* [TASK OBJECTIVE]
In the copy, keep every line below as it is and leave out the pictures.

* [DATA SEGMENT]
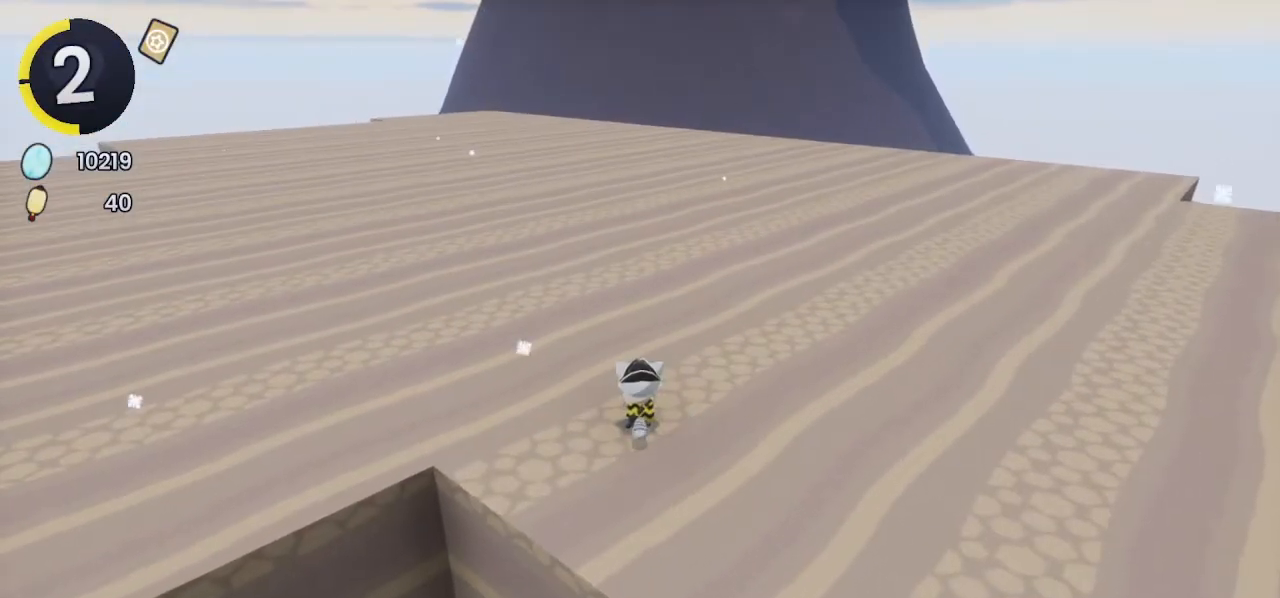
{"buttons": [], "left_stick": "center", "right_stick": "center", "events": []}
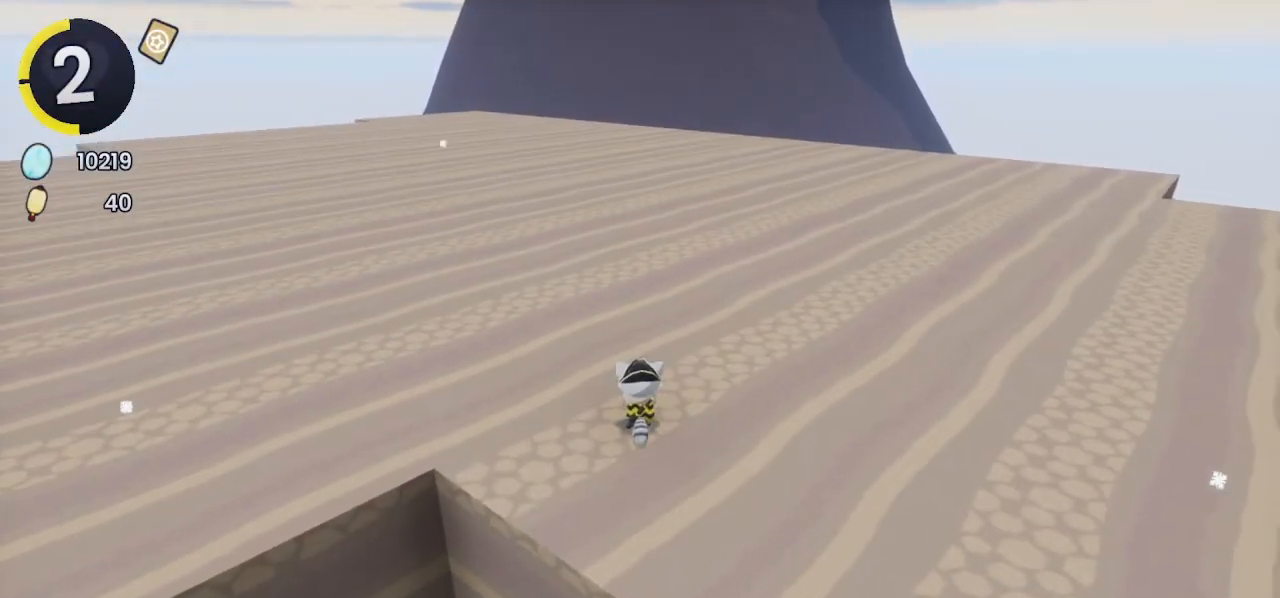
{"buttons": [], "left_stick": "center", "right_stick": "center", "events": [[200, "DPAD_UP", "down"], [233, "DPAD_UP", "up"]]}
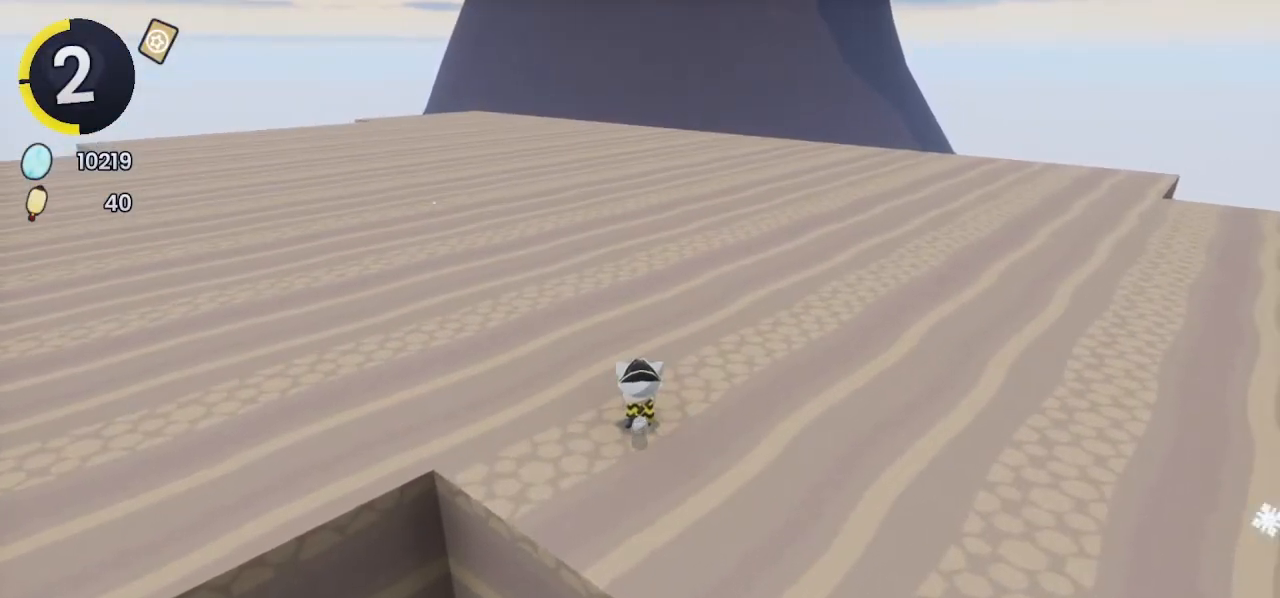
{"buttons": ["DPAD_UP", "DPAD_LEFT"], "left_stick": "center", "right_stick": "center", "events": [[200, "DPAD_LEFT", "down"], [200, "DPAD_UP", "down"], [233, "CROSS", "down"], [233, "R2", "down"], [300, "CROSS", "up"], [300, "R2", "up"]]}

* [SOLUTION TO THE PROBLEM]
{"buttons": [], "left_stick": "center", "right_stick": "center", "events": []}
{"buttons": [], "left_stick": "center", "right_stick": "center", "events": [[200, "DPAD_UP", "down"], [233, "DPAD_UP", "up"]]}
{"buttons": ["DPAD_UP", "DPAD_LEFT"], "left_stick": "center", "right_stick": "center", "events": [[200, "DPAD_LEFT", "down"], [200, "DPAD_UP", "down"], [233, "CROSS", "down"], [233, "R2", "down"], [300, "CROSS", "up"], [300, "R2", "up"]]}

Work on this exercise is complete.